The records that follow need to be printed exactly. Leave out each image.

-- Study material follows --

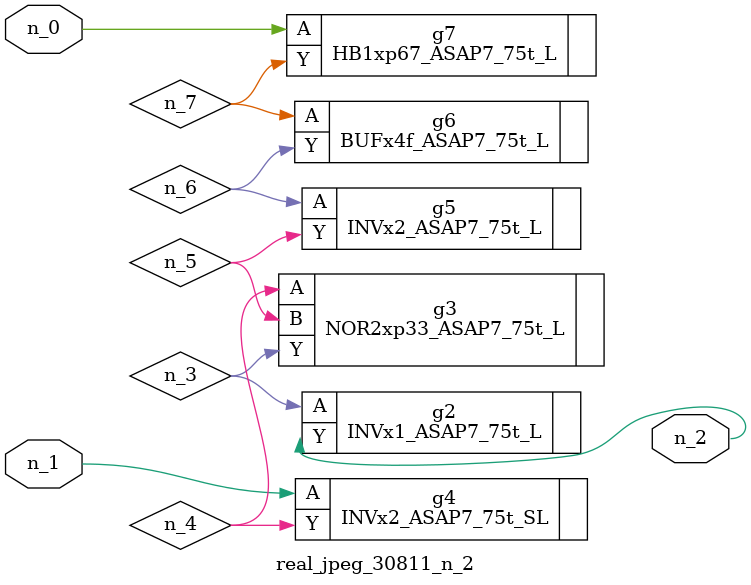
<source format=v>
module real_jpeg_30811_n_2 (n_1, n_0, n_2);

input n_1;
input n_0;

output n_2;

wire n_5;
wire n_4;
wire n_6;
wire n_7;
wire n_3;

HB1xp67_ASAP7_75t_L g7 ( 
.A(n_0),
.Y(n_7)
);

INVx2_ASAP7_75t_SL g4 ( 
.A(n_1),
.Y(n_4)
);

INVx1_ASAP7_75t_L g2 ( 
.A(n_3),
.Y(n_2)
);

NOR2xp33_ASAP7_75t_L g3 ( 
.A(n_4),
.B(n_5),
.Y(n_3)
);

INVx2_ASAP7_75t_L g5 ( 
.A(n_6),
.Y(n_5)
);

BUFx4f_ASAP7_75t_L g6 ( 
.A(n_7),
.Y(n_6)
);


endmodule
</source>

-- Study material concluded --

Written response =
<source format=v>
module real_jpeg_30811_n_2 (n_1, n_0, n_2);

input n_1;
input n_0;

output n_2;

wire n_5;
wire n_4;
wire n_6;
wire n_7;
wire n_3;

HB1xp67_ASAP7_75t_L g7 ( 
.A(n_0),
.Y(n_7)
);

INVx2_ASAP7_75t_SL g4 ( 
.A(n_1),
.Y(n_4)
);

INVx1_ASAP7_75t_L g2 ( 
.A(n_3),
.Y(n_2)
);

NOR2xp33_ASAP7_75t_L g3 ( 
.A(n_4),
.B(n_5),
.Y(n_3)
);

INVx2_ASAP7_75t_L g5 ( 
.A(n_6),
.Y(n_5)
);

BUFx4f_ASAP7_75t_L g6 ( 
.A(n_7),
.Y(n_6)
);


endmodule
</source>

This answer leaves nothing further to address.